Governor of Fars
- In office 869–870
- Monarchs: al-Muhtadi, al-Mu'tamid

Personal details
- Died: c. 870 Fars, Abbasid Caliphate
- Parent: Sima al-Sharabi (father);

= Al-Harith ibn Sima al-Sharabi =

Abbasid governor of Fars (869–870)

Al-Harith ibn Sima al-Sharabi (الحارث بن سيما الشرابي) (died 870) was the governor of Fars for the Abbasid Caliphate from 869 until his death.

== Career ==
Al-Harith's appointment to Fars came in the aftermath of the Saffarid amir Ya'qub ibn al-Layth's recent forced entry into Shiraz, the provincial capital. Ya'qub's subsequent departure from Fars allowed the caliphal government to briefly reestablish their authority over the province, and al-Harith and other officials arrived to take control of local affairs.

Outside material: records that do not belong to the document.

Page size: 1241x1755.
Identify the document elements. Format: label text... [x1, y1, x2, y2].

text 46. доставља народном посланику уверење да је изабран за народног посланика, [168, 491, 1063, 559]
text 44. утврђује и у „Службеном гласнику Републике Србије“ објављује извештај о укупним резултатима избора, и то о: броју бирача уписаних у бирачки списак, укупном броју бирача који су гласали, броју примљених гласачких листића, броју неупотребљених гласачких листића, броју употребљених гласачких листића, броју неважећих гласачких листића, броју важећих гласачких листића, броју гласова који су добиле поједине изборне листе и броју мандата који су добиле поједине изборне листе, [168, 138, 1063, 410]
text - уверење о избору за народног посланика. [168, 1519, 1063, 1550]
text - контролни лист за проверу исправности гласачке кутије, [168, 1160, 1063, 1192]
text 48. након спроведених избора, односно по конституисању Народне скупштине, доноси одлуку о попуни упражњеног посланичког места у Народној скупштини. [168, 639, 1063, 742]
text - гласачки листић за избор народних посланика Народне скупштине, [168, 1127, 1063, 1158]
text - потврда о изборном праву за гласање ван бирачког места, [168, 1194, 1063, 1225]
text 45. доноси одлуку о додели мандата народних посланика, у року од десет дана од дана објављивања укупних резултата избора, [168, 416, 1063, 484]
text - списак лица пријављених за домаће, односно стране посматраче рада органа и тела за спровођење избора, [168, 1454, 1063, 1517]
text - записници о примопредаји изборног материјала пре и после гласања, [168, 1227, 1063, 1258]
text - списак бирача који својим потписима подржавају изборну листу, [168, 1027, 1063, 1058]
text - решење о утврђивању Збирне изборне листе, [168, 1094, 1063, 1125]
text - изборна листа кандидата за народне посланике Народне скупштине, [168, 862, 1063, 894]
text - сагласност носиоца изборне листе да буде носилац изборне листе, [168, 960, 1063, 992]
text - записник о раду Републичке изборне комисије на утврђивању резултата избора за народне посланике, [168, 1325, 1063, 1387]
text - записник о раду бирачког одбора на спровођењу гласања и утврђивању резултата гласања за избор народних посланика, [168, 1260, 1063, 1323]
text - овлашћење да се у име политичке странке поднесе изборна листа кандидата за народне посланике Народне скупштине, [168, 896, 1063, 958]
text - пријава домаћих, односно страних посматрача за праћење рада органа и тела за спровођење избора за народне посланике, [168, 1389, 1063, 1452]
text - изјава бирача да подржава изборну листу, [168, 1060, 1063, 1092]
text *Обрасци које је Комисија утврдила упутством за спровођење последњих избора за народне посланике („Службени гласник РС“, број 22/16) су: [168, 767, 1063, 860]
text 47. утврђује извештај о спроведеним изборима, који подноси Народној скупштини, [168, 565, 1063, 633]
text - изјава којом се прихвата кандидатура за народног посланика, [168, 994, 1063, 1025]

Al-Harith's governorship was brief. He was soon challenged by a local Kharijite, Muhammad ibn Wasil. The two sides engaged each other in battle and al-Harith was killed; Muhammad then seized control of Fars.

== Bibliography ==
- Bosworth, C. E. The History of the Saffarids of Sistan and the Maliks of Nimruz (247/861 to 949/1542-3). Costa Mesa, California: Mazda Publishers, 1994. ISBN 1-56859-015-6.
- Al-Tabari, Abu Ja'far Muhammad ibn Jarir. The History of al-Tabari. Ed. Ehsan Yar-Shater. 40 vols. Albany, NY: State University of New York Press, 1985–2007.
- Tor, D. G. Violent Order: Religious War, Chivalry, and the 'Ayyar Phenomenon in the Medieval Islamic World. Würzburg: Ergon, 2007. ISBN 3-89913-553-9.